The Ryman Prize was launched in 2015 and the inaugural prize was won by Gabi Hollows, the founding director of The Fred Hollows Foundation.
Gabi set up the charity with her late husband Professor Fred Hollows, and together they worked tirelessly to tackle the problem of preventable blindness in the developing world. In the 24 years since the Hollows Foundation was established more than 1 million people have had their sight restored. The vast majority of the recipients are older people who could not have otherwise afforded to have cataract surgery.
The 2016 prize was won by Professor Henry Brodaty. Professor Brodaty is a pioneer in diagnosis and treatment of Alzheimer’s and dementia and his influence has been felt around the world.
Ryman Prize director David King said Gabi Hollows and Henry Brodaty were both deserving winners, and the Ryman Prize jury was looking forward to seeing this year’s entries.
“As the number of people aged 75+ in the world grows so too do the issues they face. People are living longer and their health needs are becoming more complex. We hope the Ryman Prize will not only reward people who have done great work for older people, but also spark new ideas and research.’’

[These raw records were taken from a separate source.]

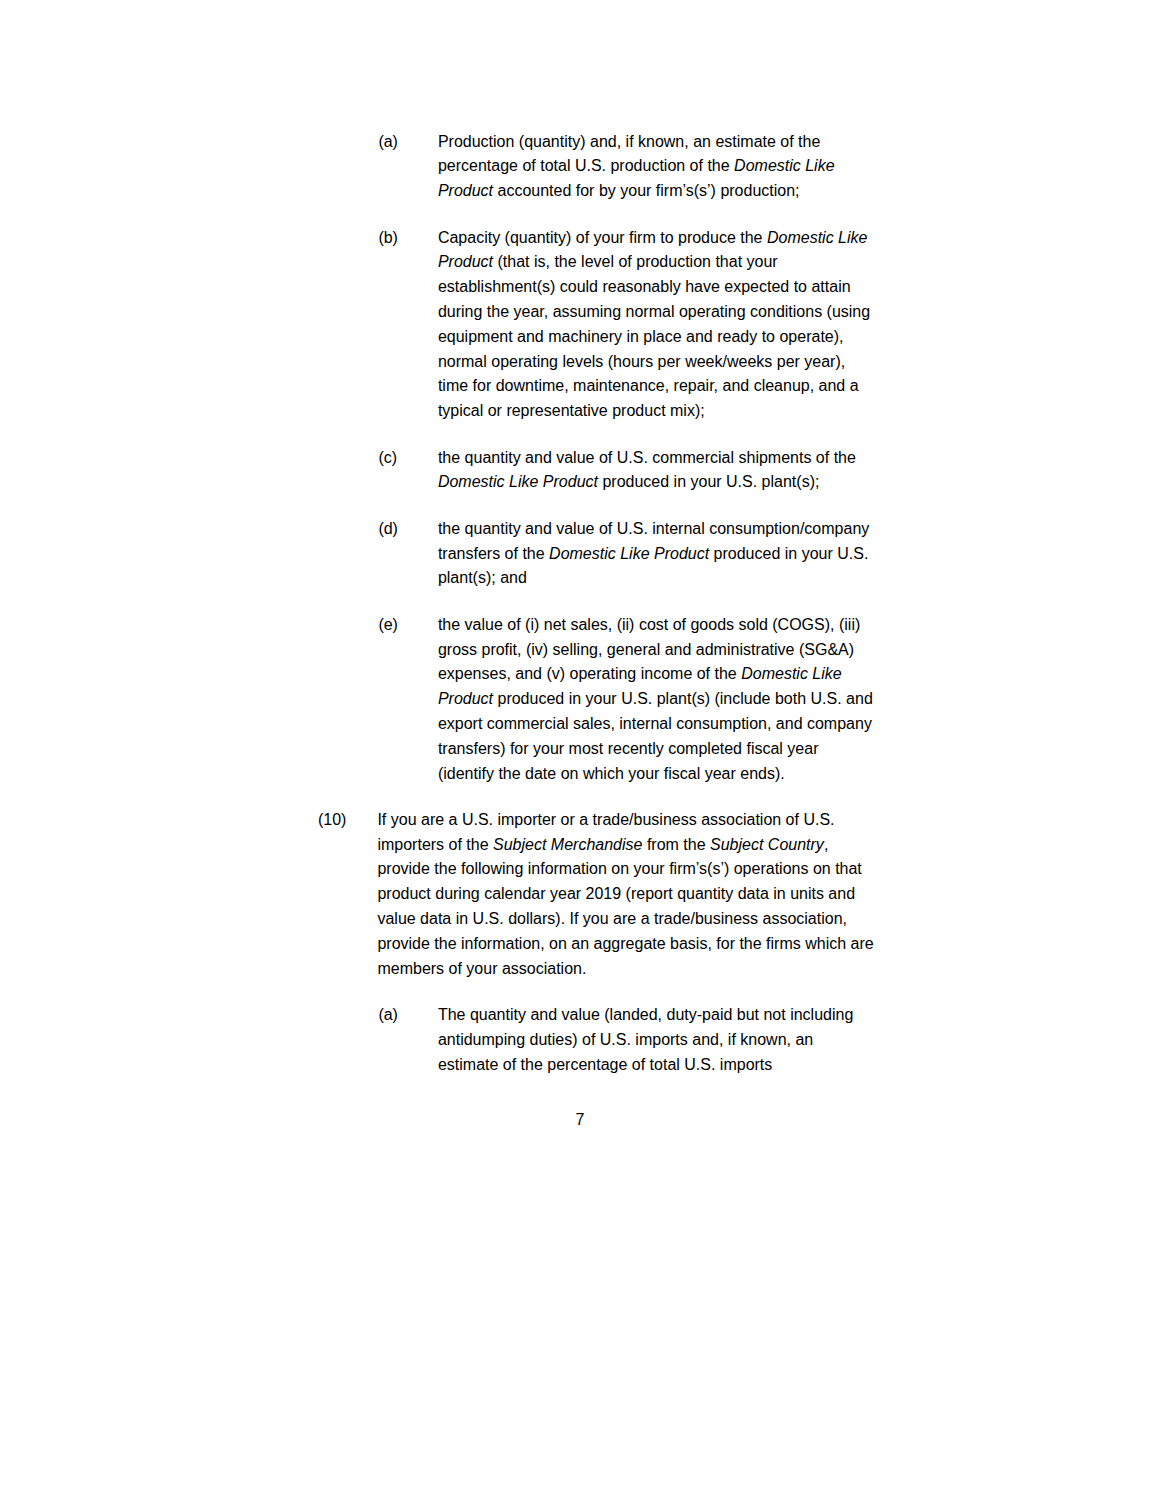(a)
Production (quantity) and, if known, an estimate of the percentage of total U.S. production of the Domestic Like Product accounted for by your firm’s(s’) production;
(b)
Capacity (quantity) of your firm to produce the Domestic Like Product (that is, the level of production that your establishment(s) could reasonably have expected to attain during the year, assuming normal operating conditions (using equipment and machinery in place and ready to operate), normal operating levels (hours per week/weeks per year), time for downtime, maintenance, repair, and cleanup, and a typical or representative product mix);
(c)
the quantity and value of U.S. commercial shipments of the Domestic Like Product produced in your U.S. plant(s);
(d)
the quantity and value of U.S. internal consumption/company transfers of the Domestic Like Product produced in your U.S. plant(s); and
(e)
the value of (i) net sales, (ii) cost of goods sold (COGS), (iii) gross profit, (iv) selling, general and administrative (SG&A) expenses, and (v) operating income of the Domestic Like Product produced in your U.S. plant(s) (include both U.S. and export commercial sales, internal consumption, and company transfers) for your most recently completed fiscal year (identify the date on which your fiscal year ends).
(10)
If you are a U.S. importer or a trade/business association of U.S. importers of the Subject Merchandise from the Subject Country, provide the following information on your firm’s(s’) operations on that product during calendar year 2019 (report quantity data in units and value data in U.S. dollars). If you are a trade/business association, provide the information, on an aggregate basis, for the firms which are members of your association.
(a)
The quantity and value (landed, duty-paid but not including antidumping duties) of U.S. imports and, if known, an estimate of the percentage of total U.S. imports
7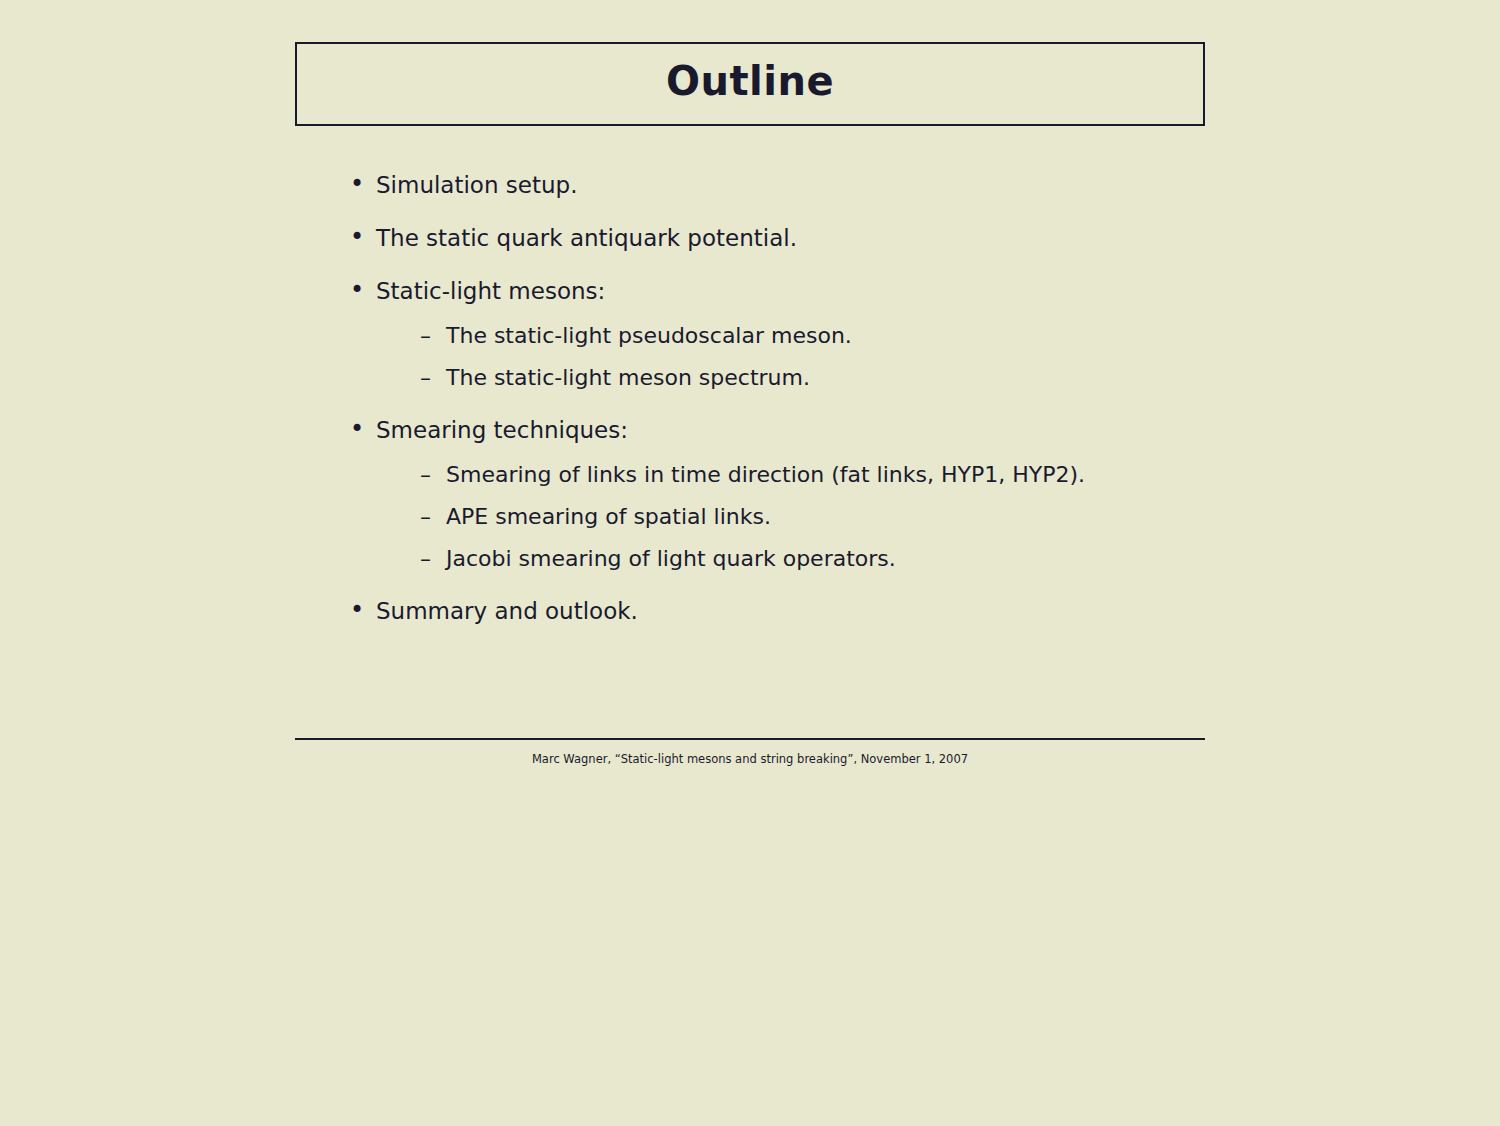Outline
Simulation setup.
The static quark antiquark potential.
Static-light mesons:
The static-light pseudoscalar meson.
The static-light meson spectrum.
Smearing techniques:
Smearing of links in time direction (fat links, HYP1, HYP2).
APE smearing of spatial links.
Jacobi smearing of light quark operators.
Summary and outlook.
Marc Wagner, “Static-light mesons and string breaking”, November 1, 2007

The prize could go to an initiative or invention as simple as a new walking cane or mobility device, or as complex as a medical advance.
While there are plenty of prizes for research, there are none specifically aimed at the area of the health of older people. The Ryman Prize aims to fill that niche.
The prize money has been donated to The Ryman Foundation to administer.
The Ryman Prize jury includes:
- Dr Brian Draper, Conjoint Professor in the School of Psychiatry at the University of New South Wales.
- Professor Sarah Harper, Director of the Oxford Institute of Population Ageing.
- Dr David Kerr, Ryman Healthcare Chairman, Fellow and Past President of the New Zealand Medical Association, Fellow with Distinction of the Royal New Zealand College of General Practitioners.
- Professor Tim Wilkinson, consulting geriatrician and Associate Dean of Medical Education, Otago School of Medicine.
- Dr Naoko Muramatsu, health and ageing research specialist, University of Illinois at Chicago.
- Dr Erwin Neher, Nobel Laureate and Professor at the University of Göttingen, Germany. Dr Neher is a biophysicist who won the Nobel Prize for Medicine in 1991.